LibDems show their true colours

As part of their ‘progressive cuts’ agenda, the Liberal Democrats have now backed down from their pledge of abolishing tuition fees. LibDem leader Nick Clegg now claims: “the world has changed” and that “money does not grow on trees”.

But the Liberal Democrats have calculated that abolishing tuition fees would cost an ‘unaffordable’ £3.5 billion, and they backed the bailing out of the banks which cost over £800 billion, showing where their principles really lie.

The LibDems in the past have tried to win over the student vote by putting on a ‘radical’ front. Sadly this has caused some students to come to the false conclusion that the LibDems are an alternative to New Labour and the Tories. Even though they have never been elected to power, the LibDems have proved many times that they are in the same league as the rich and powerful.

Where they have been elected to council positions they have voted through cuts and privatisation of public services, such as the Tyne and Wear Metro system which is used by many students every day.

The LibDems are perhaps positioning themselves even further to the right in an attempt to show themselves as reliable coalition partners in a Tory-led government, which will inevitably cut our public services. However, no matter which combination of the main parties we get in government, it will only represent the bankers and the rich, making sure they don’t suffer for the crisis they caused.

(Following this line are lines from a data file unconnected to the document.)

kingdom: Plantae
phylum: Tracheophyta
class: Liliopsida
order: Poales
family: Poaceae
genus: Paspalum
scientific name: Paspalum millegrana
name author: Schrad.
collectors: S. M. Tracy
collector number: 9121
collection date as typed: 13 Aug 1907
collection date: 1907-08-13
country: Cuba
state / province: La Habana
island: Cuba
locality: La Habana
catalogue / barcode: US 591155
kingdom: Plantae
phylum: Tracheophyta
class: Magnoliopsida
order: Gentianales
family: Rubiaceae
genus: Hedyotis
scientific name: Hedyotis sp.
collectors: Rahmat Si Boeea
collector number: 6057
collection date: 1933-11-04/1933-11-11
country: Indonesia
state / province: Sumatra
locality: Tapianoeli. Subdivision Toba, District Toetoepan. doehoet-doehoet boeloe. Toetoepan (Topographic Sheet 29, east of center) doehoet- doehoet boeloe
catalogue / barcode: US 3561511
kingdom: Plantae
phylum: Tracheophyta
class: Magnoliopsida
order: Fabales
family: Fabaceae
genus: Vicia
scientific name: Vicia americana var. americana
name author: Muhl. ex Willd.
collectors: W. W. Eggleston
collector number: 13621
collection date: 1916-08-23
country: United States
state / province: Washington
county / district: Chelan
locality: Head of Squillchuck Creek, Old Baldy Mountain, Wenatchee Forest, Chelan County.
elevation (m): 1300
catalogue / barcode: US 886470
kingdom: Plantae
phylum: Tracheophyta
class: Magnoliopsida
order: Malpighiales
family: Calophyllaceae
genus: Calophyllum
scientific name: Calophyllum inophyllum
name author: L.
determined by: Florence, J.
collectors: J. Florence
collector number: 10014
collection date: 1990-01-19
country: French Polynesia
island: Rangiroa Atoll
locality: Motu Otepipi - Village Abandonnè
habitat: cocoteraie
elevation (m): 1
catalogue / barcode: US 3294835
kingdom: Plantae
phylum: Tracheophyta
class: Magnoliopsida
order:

Instead it will be ordinary workers and students who suffer.

The cuts, which all three main parties put forward, will put many more working class students off going to university. Unlike the LibDems, the Campaign to Defeat Fees and Youth Fight for Jobs fight for a free, publicly owned education system with living grants for all. The only way we will defeat tuition fees once and for all is by building a mass campaign involving students and linking up with workers in struggle and the trade union movement.